WASHINGTON (Reuters) - The U.S. Justice Department sought on Monday to knock down arguments by Aetna Inc’s (AET.N) chief executive that Medicare Advantage competes with government insurance programs, making Aetna’s proposed merger with Humana legal under antitrust law. Aetna CEO Mark Bertolini testified on Friday and returned to the witness stand Monday morning. The Justice Department sued to stop the merger in July.
Judge John Bates of the U.S. District Court for the District of Columbia will likely allow the deal to go forward if he agrees with Aetna that traditional Medicare, managed by the government, competes with Medicare Advantage, run by insurers.
He must also decide if Aetna competes with Humana on the public insurance exchanges established under President Barack Obama’s signature healthcare law.
The Justice Department’s Craig Conrath showed Bertolini documents prepared by Aetna which showed that the combined company would have 4.4 million Medicare Advantage customers.
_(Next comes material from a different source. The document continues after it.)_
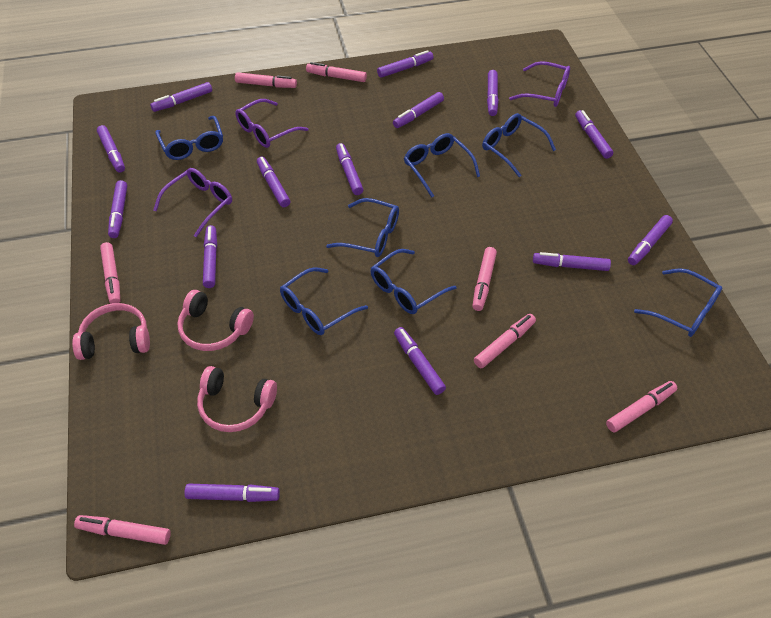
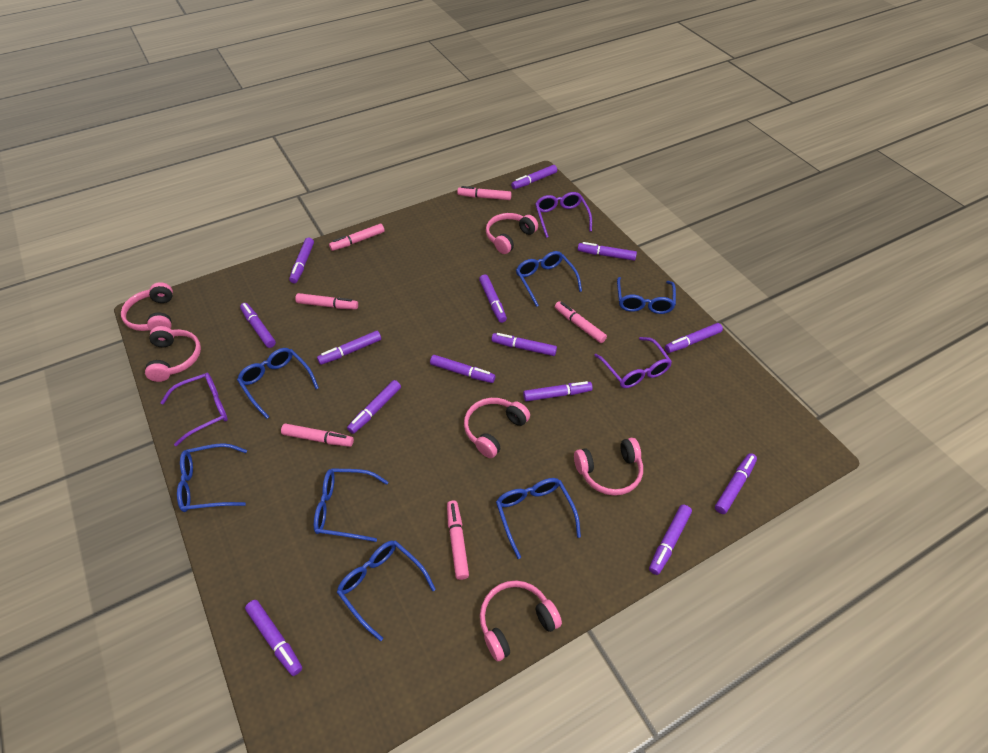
pink headphones: [72,303,150,360] [177,290,254,351] [197,366,277,432] = 3 -> [121,282,173,331] [145,326,201,382] [464,398,530,458] [480,581,562,661] [486,213,538,254] [574,438,643,496] = 6
pink marker: [74,515,171,545] [100,242,120,304] [235,72,297,88] [306,62,367,82] [472,247,497,311] [474,314,536,368] [606,381,677,433] = 7 -> [281,424,354,447] [295,293,358,310] [329,224,385,251] [447,500,469,580] [457,186,512,200] [555,301,607,343] = 6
An unidentified company would have the second largest pool of customers with the next largest companies sharing a much smaller number.
There was no mention in the documents of customers whose healthcare costs are covered through enrolment in traditional Medicare plans.
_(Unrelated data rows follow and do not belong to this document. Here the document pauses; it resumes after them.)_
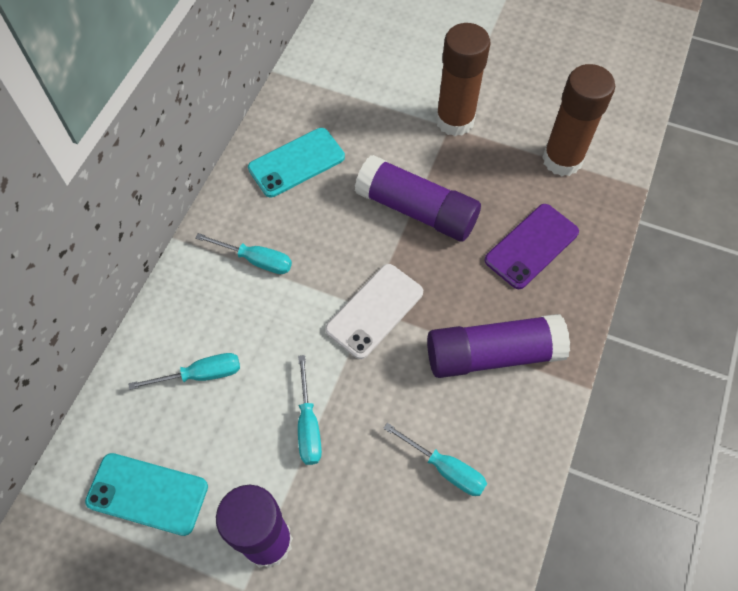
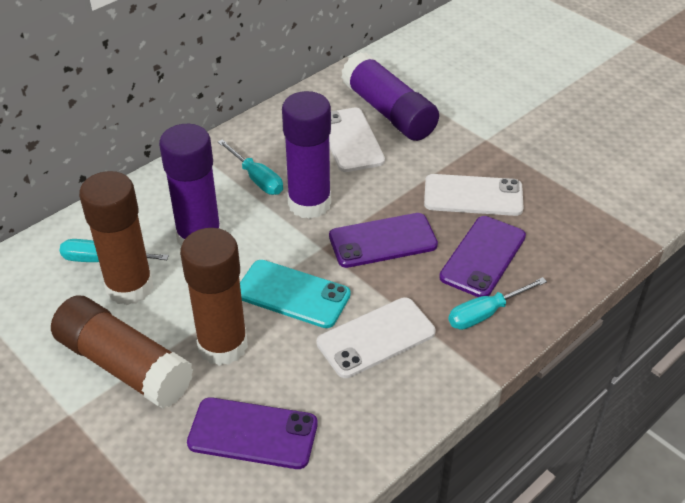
brown glue stick: [436,23,490,136] [542,64,615,176] = 2 -> [51,295,193,408] [79,171,153,305] [180,228,248,366] = 3
purple phone: [484,204,579,289] = 1 -> [187,397,318,469] [329,213,438,268] [439,216,526,297] = 3
turquoise phone: [85,453,208,536] [248,128,345,197] = 2 -> [240,260,351,328] = 1
turquoise screwdriver: [128,353,240,390] [195,233,292,274] [298,355,322,465] [383,423,487,496] = 4 -> [59,239,169,262] [218,139,283,195] [448,277,547,330] = 3
white phone: [325,264,423,359] = 1 -> [317,297,436,378] [329,108,385,172] [424,174,524,216] = 3

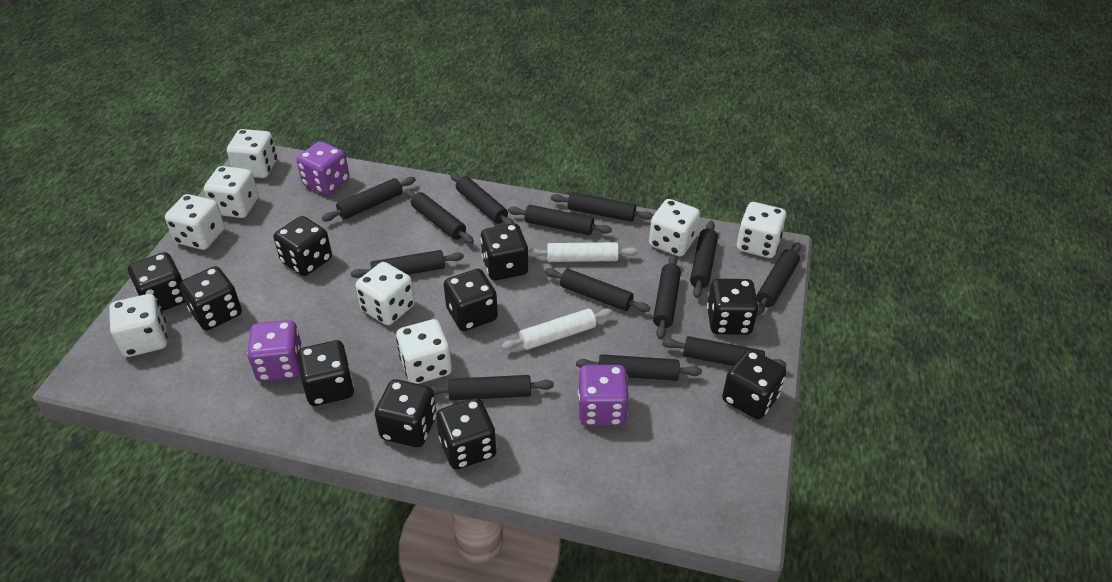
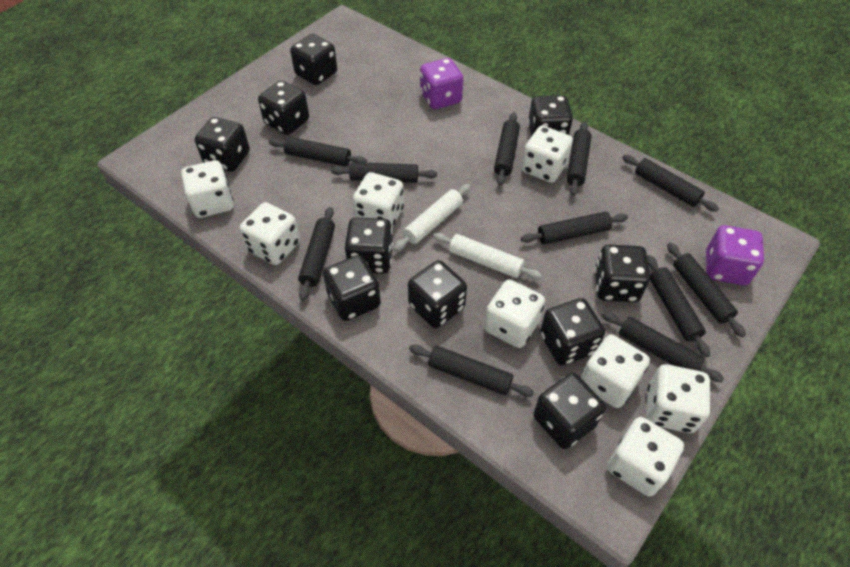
black rolling pin: [322,177,416,221] [351,250,464,278] [405,189,474,244] [429,375,554,400] [450,172,514,225] [508,205,612,235] [545,268,650,312] [551,192,653,222] [576,354,702,381] [653,255,681,339] [662,336,787,368] [690,221,718,298] [757,243,801,315] = 13 -> [269,137,367,167] [298,207,335,301] [331,162,437,183] [409,345,534,397] [494,112,520,186] [521,211,628,244] [567,121,592,196] [602,312,724,382] [622,155,719,212] [647,255,710,357] [667,243,746,337] = 11
purple dice: [247,320,303,382] [296,141,349,195] [578,365,629,426] = 3 -> [420,58,463,109] [706,225,764,285] = 2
Conrath also showed Bertolini a July 1, 2015 email written in preparation for announcing the merger which showed executives knew there was antitrust risk. The email urged caution in word choice: “We do not have ‘market power,’ (or) ‘pricing power.'”
The government argued that Aetna and Humana compete on public exchanges established under Obamacare in 17 counties, and that Aetna’s decision to pull out of those counties, along with others, was no defence against allegations the merger would violate antitrust law.
Bertolini testified on Friday that the company pulled out of the exchanges because they lost money, and did not target the 17 counties where the two companies overlapped. “I wasn’t aware there was 17 counties until my deposition,” he said.
Deals that are problematic under antitrust law can sometimes pass muster if they show efficiencies.
Bertolini testified on Monday that Aetna’s initial estimate was that the merger would create $1.25 billion in efficiencies. He said that estimate had since been raised to $3 billion, because of combined technology systems, some potential layoffs and other strategies.
He also said he had “very high confidence that we will deliver on those numbers.”
But Conrath noted that a 2013 merger with Coventry remained incomplete and some Coventry computer systems remained outside the Aetna network.
He also said Aetna’s estimates of the cost of the transaction, beyond the purchase price, would eat a chunk of the efficiencies. Aetna estimated that the cost of implementing the deal at $1.5 billion.